*The request*. Extract every line below that contains the string "common". Matching is case-sensitive.

*Material provided*.
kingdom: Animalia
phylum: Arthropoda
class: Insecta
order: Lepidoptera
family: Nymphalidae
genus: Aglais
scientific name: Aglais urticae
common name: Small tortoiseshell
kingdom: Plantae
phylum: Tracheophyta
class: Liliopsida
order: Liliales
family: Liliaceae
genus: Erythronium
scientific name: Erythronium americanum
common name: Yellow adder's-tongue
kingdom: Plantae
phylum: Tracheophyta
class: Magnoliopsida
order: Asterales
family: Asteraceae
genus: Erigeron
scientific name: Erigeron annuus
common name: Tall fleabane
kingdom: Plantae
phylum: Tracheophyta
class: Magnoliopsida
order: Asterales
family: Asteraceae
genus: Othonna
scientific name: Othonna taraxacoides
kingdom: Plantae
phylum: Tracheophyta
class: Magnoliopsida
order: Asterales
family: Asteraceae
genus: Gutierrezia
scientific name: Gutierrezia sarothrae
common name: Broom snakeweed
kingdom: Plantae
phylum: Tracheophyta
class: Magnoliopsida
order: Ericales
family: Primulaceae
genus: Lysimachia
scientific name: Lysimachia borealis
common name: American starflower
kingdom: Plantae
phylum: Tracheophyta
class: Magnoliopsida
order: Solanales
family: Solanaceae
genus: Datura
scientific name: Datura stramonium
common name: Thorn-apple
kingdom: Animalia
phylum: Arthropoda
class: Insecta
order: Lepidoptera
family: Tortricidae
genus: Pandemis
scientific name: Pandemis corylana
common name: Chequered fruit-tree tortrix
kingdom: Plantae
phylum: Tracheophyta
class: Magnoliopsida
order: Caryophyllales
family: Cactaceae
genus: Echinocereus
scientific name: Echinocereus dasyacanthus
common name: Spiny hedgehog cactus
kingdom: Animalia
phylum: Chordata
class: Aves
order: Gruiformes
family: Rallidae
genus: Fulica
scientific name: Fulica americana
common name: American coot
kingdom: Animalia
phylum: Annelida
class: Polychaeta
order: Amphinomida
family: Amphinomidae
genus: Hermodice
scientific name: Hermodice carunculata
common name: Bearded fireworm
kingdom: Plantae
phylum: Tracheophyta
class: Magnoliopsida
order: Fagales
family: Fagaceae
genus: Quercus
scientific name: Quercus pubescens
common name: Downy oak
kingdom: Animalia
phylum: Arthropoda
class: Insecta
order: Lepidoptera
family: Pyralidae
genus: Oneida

*Written answer*.
common name: Small tortoiseshell
common name: Yellow adder's-tongue
common name: Tall fleabane
common name: Broom snakeweed
common name: American starflower
common name: Thorn-apple
common name: Chequered fruit-tree tortrix
common name: Spiny hedgehog cactus
common name: American coot
common name: Bearded fireworm
common name: Downy oak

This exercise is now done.